Trecho selecionado:
--------------------------------

O DIA EM QUE CAETANO EXPERIMENTOU A “FORÇA ESTRANHA”
22 de Abril de 2018 : 16h33
Três linhas, um círculo e um tecido pendem ao fundo, sobre os quatro artistas no palco do Cine teatro Central (JF-MG). Neste cenário, de uma simplicidade e de uma funcionalidade ímpar, a melodia escorre pela cena suavemente como a bolha de ar em uma garrafa de mel.
Com a mesma suavidade, Caetano, o patriarca, vai conduzindo o roteiro, as falas, o ritmo, numa autoridade branda, que se vê, é cultivada em casa. Moreno, Tom e Zeca seguem, executam com alegria e delicadeza às orientações do pai, com um afeto tamanho que parece ocupar o lugar da quinta cadeira colocada no palco para as eventuais trocas de posição para microfones e instrumentos.

--------------------------------

Registros de relações espaciais
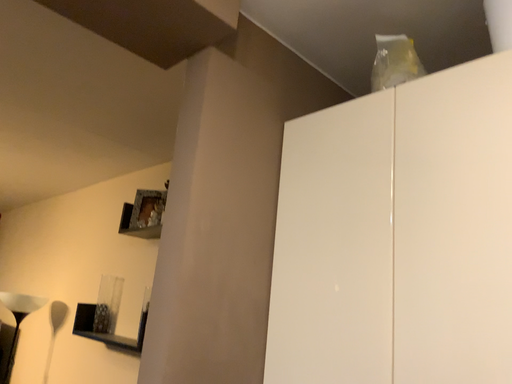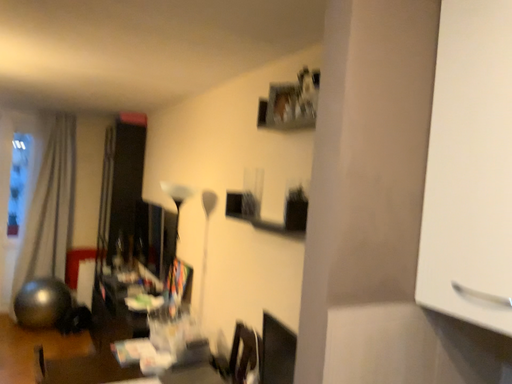
Question: Which way did the camera rotate in the video?

Choices:
 (A) rotated right
 (B) rotated left

Answer: (B)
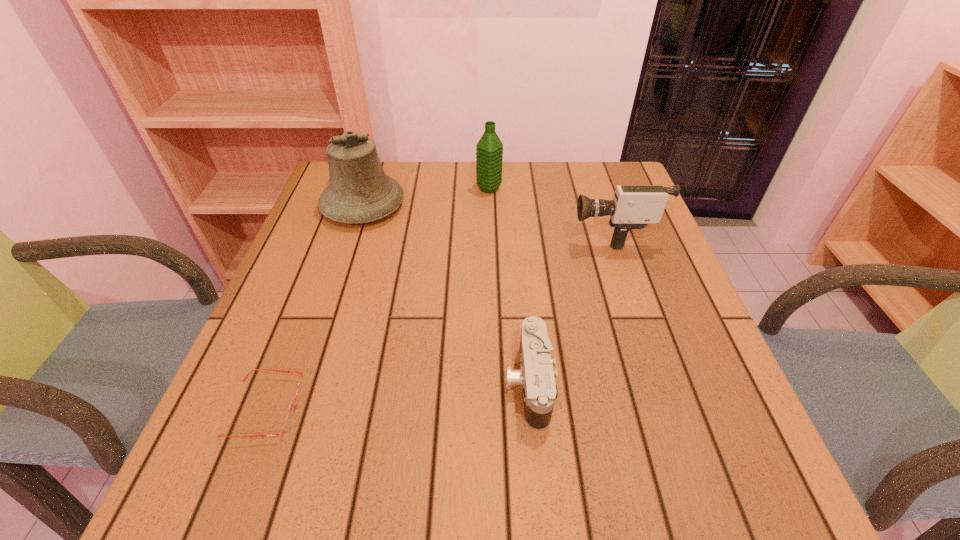
Where is `vacant area between the spectacles and the camcorder`? Image resolution: width=960 pixels, height=540 pixels. vacant area between the spectacles and the camcorder is located at coordinates (439, 321).

Identify the location of vacant area that lies between the spectacles and the bell. The width and height of the screenshot is (960, 540). (315, 307).

Locate an element on the screen. The width and height of the screenshot is (960, 540). vacant space that is in between the second shortest object and the spectacles is located at coordinates (397, 395).

Locate an element on the screen. empty location between the rightmost object and the shortest object is located at coordinates (439, 321).

Find the location of `vacant area that lies between the water bottle and the second shortest object`. vacant area that lies between the water bottle and the second shortest object is located at coordinates (509, 286).

Find the location of a particular element. The height and width of the screenshot is (540, 960). unoccupied position between the bell and the shortest object is located at coordinates (315, 307).

Identify which object is the third closest to the spectacles. Please provide its 2D coordinates. Your answer should be formatted as a tuple, i.e. [(x, y)], where the tuple contains the x and y coordinates of a point satisfying the conditions above.

[(634, 206)]

Identify the location of the fourth closest object to the water bottle. The width and height of the screenshot is (960, 540). (290, 415).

--------------------------------

Tarefas a cumprir:
1/ Extraia dos registros, sem mudar nada, tudo o que vai do início deles até a linha que contém "Answer: (B)", com as duas pontas incluídas. Deixe as imagens fora da resposta.
2/ Continue o texto sobre o show de Caetano com os filhos a partir do ponto em que ele termina.

Conjunto de respostas:
1/
Question: Which way did the camera rotate in the video?

Choices:
 (A) rotated right
 (B) rotated left

Answer: (B)

2/
Tudo funciona tocado pela iluminação que por vezes aquece, em outras esfria, pode ser lua, pode ser sol e pode simplesmente sinalizar para a plateia que é hora de entrar em cena e tornar o show mais vibrante.
O quarteto abre o show com “Alegria, Alegria”, ganhando a plateia, de cara. Caetano se anima. Tira a jaqueta usada para se proteger do início do inverno que já se anuncia na cidade e se solta, ameaçando sair da cadeira onde se sacode. Mas se contém. Sabe que está numa cidade tradicional, e prefere primeiro saudar os presentes e falar da sua satisfação em ser recebido por eles. A plateia aplaude entusiasmada com o clima “família” do palco.
Caetano tenta arrastar o público comportado para os padrões das suas plateias. Esta, porém, reage apenas com palmas ritmadas e, por vezes, com uma cantoria miúda, que lembra o som de ladainhas. Longe do entusiasmo de um público do Circo voador.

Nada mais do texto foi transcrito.